Yep, that seems to be the point of a major NYT article highlighting increased sales of Canadian lobsters in Europe. The point is that a trade deal between the European Union and Canada eliminated a 7 percent tariff on Canadian lobsters, which remains in place on U.S. lobsters.
To put in some of the perspective that is altogether lacking in this piece, the lobster industry in the United States is a bit under $500 million annually. Or, to put this in some context that might make sense to most NYT readers, it amounts to less than 0.003 percent of US GDP. In other words, the tariff is an issue that might make a difference to a small number of lobster trappers in Maine, but it matters pretty much not at all to the economy. (Actually, the rest of us will pay more for lobster if the tariff on U.S. lobster was eliminated, but the NYT forget to mention this fact.)
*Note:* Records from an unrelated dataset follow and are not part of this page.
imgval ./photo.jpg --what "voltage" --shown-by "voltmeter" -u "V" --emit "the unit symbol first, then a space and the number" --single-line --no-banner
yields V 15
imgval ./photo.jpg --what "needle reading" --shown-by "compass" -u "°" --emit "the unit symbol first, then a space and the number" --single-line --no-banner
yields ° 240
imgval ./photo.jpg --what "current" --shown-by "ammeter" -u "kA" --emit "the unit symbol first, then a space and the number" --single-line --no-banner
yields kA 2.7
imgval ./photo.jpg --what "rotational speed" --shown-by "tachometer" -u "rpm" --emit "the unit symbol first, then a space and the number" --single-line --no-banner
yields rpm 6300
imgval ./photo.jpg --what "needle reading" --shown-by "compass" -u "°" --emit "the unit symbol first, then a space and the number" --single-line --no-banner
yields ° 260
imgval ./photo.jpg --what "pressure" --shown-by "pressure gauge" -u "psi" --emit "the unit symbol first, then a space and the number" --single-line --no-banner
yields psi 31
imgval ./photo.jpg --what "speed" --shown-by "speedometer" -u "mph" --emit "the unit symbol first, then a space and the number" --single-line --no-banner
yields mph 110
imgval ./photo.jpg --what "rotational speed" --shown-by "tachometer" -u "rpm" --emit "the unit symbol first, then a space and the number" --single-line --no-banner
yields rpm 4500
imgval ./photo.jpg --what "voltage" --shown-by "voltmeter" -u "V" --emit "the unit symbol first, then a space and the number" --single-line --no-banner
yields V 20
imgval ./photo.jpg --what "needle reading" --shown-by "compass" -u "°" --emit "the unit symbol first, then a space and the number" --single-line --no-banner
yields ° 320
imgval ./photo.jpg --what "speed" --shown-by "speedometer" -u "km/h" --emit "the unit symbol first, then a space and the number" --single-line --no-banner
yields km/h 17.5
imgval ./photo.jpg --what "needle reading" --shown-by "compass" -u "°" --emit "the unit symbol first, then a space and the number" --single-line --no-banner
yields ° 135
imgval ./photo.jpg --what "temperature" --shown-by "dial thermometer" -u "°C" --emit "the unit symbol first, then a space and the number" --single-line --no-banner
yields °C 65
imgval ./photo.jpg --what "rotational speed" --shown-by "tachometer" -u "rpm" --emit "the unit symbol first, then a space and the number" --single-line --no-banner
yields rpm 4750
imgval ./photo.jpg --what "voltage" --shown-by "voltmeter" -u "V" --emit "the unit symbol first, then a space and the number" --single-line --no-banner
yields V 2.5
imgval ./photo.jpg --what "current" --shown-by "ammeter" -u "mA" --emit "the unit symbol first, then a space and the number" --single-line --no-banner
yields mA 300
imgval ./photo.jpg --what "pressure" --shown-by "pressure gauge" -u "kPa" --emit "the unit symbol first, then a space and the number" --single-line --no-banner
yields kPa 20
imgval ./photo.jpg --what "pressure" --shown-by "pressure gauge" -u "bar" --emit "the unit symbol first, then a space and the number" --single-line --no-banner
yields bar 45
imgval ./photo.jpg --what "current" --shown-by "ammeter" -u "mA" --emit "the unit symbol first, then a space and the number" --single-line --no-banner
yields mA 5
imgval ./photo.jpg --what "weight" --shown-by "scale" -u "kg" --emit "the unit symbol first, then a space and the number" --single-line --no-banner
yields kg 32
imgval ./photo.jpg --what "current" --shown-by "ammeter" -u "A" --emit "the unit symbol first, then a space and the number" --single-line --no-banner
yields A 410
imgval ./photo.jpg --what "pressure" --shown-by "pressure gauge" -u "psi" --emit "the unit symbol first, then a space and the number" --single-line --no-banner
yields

Anyhow, the proposed EU–U.S. trade deal, the Trans-Atlantic Trade and Investment Pact (TTIP), actually had very little to do with trade, since trade barriers in almost all areas are already relatively low. The deal was about putting in place a pro-business structure of regulation. Among other things, it would set up special tribunals for investors that would override domestic laws in both the EU and US. It was also protectionist in that it would lock in longer and stronger patent and copyright protections.
Major media outlets, like the NYT, have been strong proponents of this deal using both their news and editorial pages to push it. This piece is an example of a pro-TTIP article that wrongly implies the U.S. is suffering major economic damage as a result of not pursuing TTIP. That is not true.